TEHRAN- (Iranart)- Three Iranian movies will be screened at the Hot Docs, a major Canadian international documentary festival, which is scheduled to be held online from April 29 to May 9 due to the COVID-19 pandemic.
“Holy Bread” and “Neighboring the Moon” will go on screen at the World Showcase section of the festival, while “The Doll” will be screened in the short documentary section.
Directed by late Iranian director Rahim Zabihi, “Holy Bread” documents the highly dangerous work of Kurdish Kulbars - workers who try to support their families by transporting goods across the Iranian border.
On foot, they carry their loads along mountain paths that are rocky, steep, and either slippery due to snow or blisteringly hot. Along the way, many of them suffer injuries, die in blizzards, or are shot by border police.
The powerful scenes of the men’s journeys are matched by their harrowing stories. No one chooses to become a Kulbar, it’s simply an unavoidable consequence of not having any other form of work.
The film crew followed these workers for nine years to document the impact of living like a human pack mule. “Holy Bread” gives exposure to a group of mostly men, who, driven by poverty, hunger, and despair, operate in the margins of society.
The film has recently won the Special Youth Jury Award at the 6th edition of the Ulju Mountain Film Festival in Ulsan, South Korea.
A co-production between Iran and Syria by Iranian director Reza Farahmand, “Neighboring the Moon” Syrian sisters Juli and Maryam, who like other teen girls their age, love animals, makeup, and music. But unlike others, the sisters and their mother have been living for nine years in a cramped room inside Aleppo's biggest hospital.
With the Syrian uprising at a near standstill, their mother attends to COVID-19 patients while the two sisters form their own brigade of young hospital helpers. Spirited Juli ceaselessly voices her desire to escape their living situation, but this pits her against her mother, who prefers the safety of the hospital to an unpredictable life on the outside.
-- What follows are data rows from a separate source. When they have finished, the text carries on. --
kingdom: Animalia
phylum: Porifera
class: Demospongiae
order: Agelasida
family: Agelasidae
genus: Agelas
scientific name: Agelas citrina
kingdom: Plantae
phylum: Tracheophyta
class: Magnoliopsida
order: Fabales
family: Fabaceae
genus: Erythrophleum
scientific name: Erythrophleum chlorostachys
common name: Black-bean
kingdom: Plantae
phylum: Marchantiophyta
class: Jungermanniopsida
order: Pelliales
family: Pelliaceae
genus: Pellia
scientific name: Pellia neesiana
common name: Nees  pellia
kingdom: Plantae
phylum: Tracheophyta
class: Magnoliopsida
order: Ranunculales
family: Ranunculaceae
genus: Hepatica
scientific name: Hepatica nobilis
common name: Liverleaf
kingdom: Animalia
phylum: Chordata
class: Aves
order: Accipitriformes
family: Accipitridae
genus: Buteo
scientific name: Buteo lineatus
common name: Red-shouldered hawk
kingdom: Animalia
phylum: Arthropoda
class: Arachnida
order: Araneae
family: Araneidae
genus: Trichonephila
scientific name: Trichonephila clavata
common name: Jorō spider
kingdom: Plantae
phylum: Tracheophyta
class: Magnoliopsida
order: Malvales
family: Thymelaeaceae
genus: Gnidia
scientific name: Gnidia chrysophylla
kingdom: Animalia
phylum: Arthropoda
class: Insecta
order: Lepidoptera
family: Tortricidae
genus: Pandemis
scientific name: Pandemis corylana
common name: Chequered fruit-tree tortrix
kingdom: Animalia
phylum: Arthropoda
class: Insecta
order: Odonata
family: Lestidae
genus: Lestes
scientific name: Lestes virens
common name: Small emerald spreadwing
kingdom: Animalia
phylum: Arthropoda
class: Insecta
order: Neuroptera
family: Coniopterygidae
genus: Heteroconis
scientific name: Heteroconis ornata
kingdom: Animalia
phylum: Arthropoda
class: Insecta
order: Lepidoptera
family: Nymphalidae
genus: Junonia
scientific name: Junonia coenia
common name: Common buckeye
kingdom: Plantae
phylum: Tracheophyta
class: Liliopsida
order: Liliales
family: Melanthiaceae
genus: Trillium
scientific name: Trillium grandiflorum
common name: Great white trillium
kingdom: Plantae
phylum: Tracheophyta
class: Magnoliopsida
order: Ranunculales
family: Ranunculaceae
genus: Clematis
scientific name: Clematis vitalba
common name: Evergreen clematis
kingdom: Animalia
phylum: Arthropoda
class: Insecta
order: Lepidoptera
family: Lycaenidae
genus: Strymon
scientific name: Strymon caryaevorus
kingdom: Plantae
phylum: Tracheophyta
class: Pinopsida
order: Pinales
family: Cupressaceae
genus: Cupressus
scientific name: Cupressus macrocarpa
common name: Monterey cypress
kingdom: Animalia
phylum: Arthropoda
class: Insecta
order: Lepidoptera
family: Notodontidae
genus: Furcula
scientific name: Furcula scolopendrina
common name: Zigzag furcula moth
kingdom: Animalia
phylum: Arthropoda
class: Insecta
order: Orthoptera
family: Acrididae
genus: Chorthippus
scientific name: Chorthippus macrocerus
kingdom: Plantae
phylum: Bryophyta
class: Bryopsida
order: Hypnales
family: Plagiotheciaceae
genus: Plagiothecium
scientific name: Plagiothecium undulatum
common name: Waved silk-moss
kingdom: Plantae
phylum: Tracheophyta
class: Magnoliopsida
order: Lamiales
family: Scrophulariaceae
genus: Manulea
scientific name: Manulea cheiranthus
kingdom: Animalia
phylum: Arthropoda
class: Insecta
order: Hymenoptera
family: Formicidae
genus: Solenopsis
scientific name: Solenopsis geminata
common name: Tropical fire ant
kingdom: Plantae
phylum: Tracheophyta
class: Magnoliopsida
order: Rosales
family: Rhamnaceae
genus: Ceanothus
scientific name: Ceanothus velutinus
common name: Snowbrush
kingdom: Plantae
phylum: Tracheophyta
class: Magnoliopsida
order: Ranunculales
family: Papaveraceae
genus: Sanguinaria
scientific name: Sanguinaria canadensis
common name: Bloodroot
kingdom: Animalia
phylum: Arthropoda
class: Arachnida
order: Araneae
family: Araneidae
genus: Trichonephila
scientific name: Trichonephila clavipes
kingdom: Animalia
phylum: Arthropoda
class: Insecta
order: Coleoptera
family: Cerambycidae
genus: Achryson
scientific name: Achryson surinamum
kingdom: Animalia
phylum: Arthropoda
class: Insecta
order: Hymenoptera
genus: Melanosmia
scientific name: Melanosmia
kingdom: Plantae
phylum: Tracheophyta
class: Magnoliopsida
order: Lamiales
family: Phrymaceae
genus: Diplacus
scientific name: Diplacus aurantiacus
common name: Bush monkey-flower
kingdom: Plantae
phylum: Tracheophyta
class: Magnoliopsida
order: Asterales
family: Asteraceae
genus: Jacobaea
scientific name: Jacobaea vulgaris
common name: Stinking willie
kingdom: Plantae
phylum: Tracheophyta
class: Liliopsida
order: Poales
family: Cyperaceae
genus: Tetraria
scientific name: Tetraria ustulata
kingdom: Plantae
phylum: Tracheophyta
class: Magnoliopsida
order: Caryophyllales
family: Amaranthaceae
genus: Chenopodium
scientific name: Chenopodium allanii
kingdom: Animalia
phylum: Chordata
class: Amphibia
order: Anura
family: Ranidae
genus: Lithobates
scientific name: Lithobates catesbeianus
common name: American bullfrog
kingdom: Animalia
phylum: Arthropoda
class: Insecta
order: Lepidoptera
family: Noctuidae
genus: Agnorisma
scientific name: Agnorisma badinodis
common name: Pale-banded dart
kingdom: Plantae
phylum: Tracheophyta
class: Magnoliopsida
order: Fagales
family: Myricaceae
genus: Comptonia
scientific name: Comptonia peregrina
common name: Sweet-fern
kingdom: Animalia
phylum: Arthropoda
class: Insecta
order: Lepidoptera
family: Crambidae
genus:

Beautifully observed and interspersed with poetic moments of reverie between the girls, the film captures their day-to-day lives against the backdrop of the pandemic. What emerges is a touching portrait of a broken family dealing with the trauma of war, chasing an elusive dream of a normal life.
“The Doll” by Elahe Esmaeili is a short documentary about a father who consents to the marriage of his 14-year-old daughter Asal.
The Hot Docs Canadian International Documentary Festival is the largest documentary festival in North America. The event takes place annually in Toronto, Ontario, Canada.